[1.7] passwd: useless if used with a logged on domain user
Mon Mar 23 15:33:00 GMT 2009
On Mar 23 14:35, J?lio Costa wrote:
> On Sun, Mar 22, 2009 at 19:22, Corinna Vinschen wrote:
> > On Mar 22 17:34, J?lio Costa wrote:
> >> ~ $ # Just typed Ctrl-C. Not in the mood right now :)
> >> ~ $ # And now for the interesting part:
> >> ~ $ ./my_passwd.exe -S SYSTEM
> >> my_passwd: unknown user SYSTEM
> > The SYSTEM user is not in the user database. Â So that's an expected
> > result.
> It is in mine:
> ~ $ grep system /etc/passwd
Let me rephrase:
"The SYSTEM user is not in the *Windows* user database."
> I've come to some conclusions in this process. Here they are:
> #1 li -> usri3_priv (line 552, 587 and 594) will only tell you if the
> logged on user is (isn't) admin in his/her LOGON domain! But what is
> needed here is to know if the logged on user is (isn't) admin in the
> TARGET domain/server, where is the TARGET account!
So you mean we should rather check if the user is in the Administrators
> #2 Just querying (-S) the account characteristics does not need Admin
> priviledges, so the test in 552 should be done instead inside the
> if@576; And should be a different test, from what is said in #1;
> #3 Generally, commands in Windows without providing additional
> information defaults to the local machine. So should passwd.
> Currently, I'm forced to say '-d $HOSTNAME' to ensure that the target
> user is really on the local machine. This is not coherent behaviour
> because it depends or not on if the current logged on user cames from
> a domain or is local.
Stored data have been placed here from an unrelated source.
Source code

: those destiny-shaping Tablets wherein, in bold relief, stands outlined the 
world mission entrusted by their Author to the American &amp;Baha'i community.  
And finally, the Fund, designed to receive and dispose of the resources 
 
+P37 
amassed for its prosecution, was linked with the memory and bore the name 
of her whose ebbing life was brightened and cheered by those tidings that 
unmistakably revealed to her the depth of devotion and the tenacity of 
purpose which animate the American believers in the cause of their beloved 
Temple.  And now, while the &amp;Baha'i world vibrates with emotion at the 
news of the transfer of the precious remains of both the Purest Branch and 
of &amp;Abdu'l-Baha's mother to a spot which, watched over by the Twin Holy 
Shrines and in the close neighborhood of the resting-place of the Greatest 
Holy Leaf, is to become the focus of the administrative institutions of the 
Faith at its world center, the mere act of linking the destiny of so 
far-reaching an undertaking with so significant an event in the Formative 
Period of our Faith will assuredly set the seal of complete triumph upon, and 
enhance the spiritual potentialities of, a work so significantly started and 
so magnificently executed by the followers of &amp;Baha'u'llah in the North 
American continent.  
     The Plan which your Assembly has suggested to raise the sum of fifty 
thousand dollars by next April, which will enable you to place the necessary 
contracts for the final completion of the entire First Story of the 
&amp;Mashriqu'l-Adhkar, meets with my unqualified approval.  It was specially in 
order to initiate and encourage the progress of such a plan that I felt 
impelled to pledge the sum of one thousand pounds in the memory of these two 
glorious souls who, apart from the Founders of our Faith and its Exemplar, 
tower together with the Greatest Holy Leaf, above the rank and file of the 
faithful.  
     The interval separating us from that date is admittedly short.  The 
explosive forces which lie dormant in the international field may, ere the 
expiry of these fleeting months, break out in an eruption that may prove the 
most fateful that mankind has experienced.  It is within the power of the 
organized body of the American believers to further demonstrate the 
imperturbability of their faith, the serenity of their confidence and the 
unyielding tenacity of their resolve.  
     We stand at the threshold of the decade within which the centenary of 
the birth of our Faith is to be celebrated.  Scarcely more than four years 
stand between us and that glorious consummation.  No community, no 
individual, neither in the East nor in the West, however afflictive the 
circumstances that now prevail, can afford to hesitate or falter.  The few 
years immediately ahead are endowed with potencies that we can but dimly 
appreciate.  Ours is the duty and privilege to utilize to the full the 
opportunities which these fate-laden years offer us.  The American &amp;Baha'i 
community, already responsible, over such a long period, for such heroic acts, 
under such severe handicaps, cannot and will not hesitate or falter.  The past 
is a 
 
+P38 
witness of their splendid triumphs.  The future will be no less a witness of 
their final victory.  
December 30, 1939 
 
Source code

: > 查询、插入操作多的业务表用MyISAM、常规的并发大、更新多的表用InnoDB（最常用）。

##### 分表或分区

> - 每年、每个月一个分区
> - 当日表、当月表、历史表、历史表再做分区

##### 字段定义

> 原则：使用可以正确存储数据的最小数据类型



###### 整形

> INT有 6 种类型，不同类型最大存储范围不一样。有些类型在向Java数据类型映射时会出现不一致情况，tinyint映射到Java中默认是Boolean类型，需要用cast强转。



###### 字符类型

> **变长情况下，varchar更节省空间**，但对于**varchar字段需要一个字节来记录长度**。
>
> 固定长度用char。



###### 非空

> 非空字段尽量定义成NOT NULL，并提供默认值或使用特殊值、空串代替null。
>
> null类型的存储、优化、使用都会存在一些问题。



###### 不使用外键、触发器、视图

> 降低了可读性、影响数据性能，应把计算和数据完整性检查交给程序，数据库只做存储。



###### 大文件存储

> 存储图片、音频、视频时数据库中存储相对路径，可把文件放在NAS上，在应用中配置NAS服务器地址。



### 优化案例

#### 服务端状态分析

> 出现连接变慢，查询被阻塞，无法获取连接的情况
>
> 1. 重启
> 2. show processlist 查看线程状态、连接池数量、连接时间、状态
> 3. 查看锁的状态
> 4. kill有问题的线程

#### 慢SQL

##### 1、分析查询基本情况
Currently the csih script breaks in his call to
> passwd due to this. Which breaks sshd-host-config (and maybe others?)
> I think the most coherent behaviour should be: 'if '-d' is not
> supplied, the TARGET domain is always LOCAL; otherwise, follow
> supplied domain'. It is precisely how NET USER and friends works, with
> the '/DOMAIN' parameter, with the added tweak that you don't even have
> to name the logon domain (although it could be done like this in
> passwd also, i think...)
That sounds about right. I agree. Except in the case I'm just calling
`passwd' without a user name in which case I definitely want to change
my own password.
> But I'll keep trying to achieve a stable version. Unless, of course,
> you think that this is not "the way"(tm) to do it...
Using CheckTokenMembership isn't quite the way to go. If I understand
you right that the idea is just checking if the token contains the
well-known Administrators group, I'll check in something equivalent.